Relazione tenuta al MACRO di Roma in occasione del convegno Diritto alla città
Il primo elemento d’interesse del Diritto alla città è legato all’opportunità, che questa chiave interpretativa del fatto urbano offre, di chiarire un equivoco senza tempo: gli attivisti, i gruppi, le coalizioni sociali che si battono nell’arena cittadina non hanno velleità di muovere “contro” la città, piuttosto dentro un perimetro definito da densità di azioni, relazioni e contraddizioni. Dunque all’interno di questa cornice teorica anche la lotta politica, nel suo riconoscere la presenza di vita all’ombra di architetture e sottoservizi, assume il valore di una dichiarazione d’affetto per quegli spazi che, attraverso la produzione di vita e l’esercizio della prossimità, assumono il tenore di luoghi.

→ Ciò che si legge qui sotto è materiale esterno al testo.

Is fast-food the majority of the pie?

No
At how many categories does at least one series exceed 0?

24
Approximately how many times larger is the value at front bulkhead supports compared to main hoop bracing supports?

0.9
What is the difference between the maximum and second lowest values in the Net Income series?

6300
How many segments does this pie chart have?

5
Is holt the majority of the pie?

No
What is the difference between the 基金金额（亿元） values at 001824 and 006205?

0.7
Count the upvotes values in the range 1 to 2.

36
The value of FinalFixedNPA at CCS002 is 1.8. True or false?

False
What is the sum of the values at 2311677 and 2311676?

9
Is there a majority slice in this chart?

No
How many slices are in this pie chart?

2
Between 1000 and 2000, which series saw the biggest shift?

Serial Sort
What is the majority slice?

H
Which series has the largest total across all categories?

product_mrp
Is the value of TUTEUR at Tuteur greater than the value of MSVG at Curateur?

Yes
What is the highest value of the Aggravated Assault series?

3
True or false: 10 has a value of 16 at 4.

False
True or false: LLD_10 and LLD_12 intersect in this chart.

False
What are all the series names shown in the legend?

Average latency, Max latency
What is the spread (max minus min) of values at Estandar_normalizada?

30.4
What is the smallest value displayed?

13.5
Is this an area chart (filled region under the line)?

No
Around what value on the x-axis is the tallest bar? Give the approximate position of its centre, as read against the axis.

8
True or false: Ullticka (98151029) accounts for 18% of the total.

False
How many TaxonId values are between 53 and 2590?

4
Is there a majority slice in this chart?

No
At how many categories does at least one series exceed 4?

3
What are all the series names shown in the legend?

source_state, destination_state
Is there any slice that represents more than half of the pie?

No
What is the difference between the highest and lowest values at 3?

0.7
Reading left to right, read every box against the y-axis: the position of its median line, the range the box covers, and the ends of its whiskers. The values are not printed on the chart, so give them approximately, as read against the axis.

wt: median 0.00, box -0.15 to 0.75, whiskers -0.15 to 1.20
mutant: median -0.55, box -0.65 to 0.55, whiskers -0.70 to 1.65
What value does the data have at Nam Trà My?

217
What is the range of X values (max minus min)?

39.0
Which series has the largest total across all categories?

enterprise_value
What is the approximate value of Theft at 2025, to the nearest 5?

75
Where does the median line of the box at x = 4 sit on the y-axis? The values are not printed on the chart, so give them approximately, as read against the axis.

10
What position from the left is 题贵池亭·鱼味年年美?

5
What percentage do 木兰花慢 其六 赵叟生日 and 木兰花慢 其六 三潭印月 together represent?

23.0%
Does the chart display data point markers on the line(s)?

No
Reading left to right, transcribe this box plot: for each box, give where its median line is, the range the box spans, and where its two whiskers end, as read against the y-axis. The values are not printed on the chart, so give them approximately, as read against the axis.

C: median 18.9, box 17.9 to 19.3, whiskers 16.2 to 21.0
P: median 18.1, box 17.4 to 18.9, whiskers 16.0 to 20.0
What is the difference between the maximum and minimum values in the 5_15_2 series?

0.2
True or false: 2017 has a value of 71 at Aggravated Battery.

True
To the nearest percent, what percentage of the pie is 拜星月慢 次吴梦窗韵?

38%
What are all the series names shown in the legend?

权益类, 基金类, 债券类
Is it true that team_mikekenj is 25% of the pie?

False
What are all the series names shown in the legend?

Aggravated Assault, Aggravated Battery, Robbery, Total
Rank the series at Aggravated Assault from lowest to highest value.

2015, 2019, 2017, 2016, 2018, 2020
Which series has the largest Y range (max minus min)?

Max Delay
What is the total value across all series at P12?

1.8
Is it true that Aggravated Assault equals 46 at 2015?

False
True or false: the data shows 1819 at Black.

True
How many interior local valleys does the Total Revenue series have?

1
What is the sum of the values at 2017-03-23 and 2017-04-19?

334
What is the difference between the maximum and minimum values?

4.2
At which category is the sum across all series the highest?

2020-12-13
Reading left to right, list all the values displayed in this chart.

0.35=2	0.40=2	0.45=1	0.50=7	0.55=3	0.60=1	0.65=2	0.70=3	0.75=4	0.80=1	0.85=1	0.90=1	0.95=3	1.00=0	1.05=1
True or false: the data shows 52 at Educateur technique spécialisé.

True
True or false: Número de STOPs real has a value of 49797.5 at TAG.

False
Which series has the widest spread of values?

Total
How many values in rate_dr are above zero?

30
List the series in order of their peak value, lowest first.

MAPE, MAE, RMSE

Il Diritto alla città è d’altronde irriducibile alla vertenza per l’ampliamento (fondamentale, attenzione!) della sfera dei diritti e dell’accesso a informazione, democrazia e commons. David Harvey, esponente contemporaneo di questa tradizione, è il cantore delle rivoluzioni urbane: nella sua geografia radicale la città assume le fattezze di un territorio in cui alla densità materiale e immateriale dei flussi, corrisponde quella delle frizioni e dei conflitti. Occorre però risalire alle origini del filone di riflessione teorica con la pubblicazione de Le droit à la ville, scritto pochi mesi prima del maggio francese, per riabilitare gli aspetti meno noti del pensiero di transizione, tra accademia surrealismo e situazionismo, di Henry Lefebvre.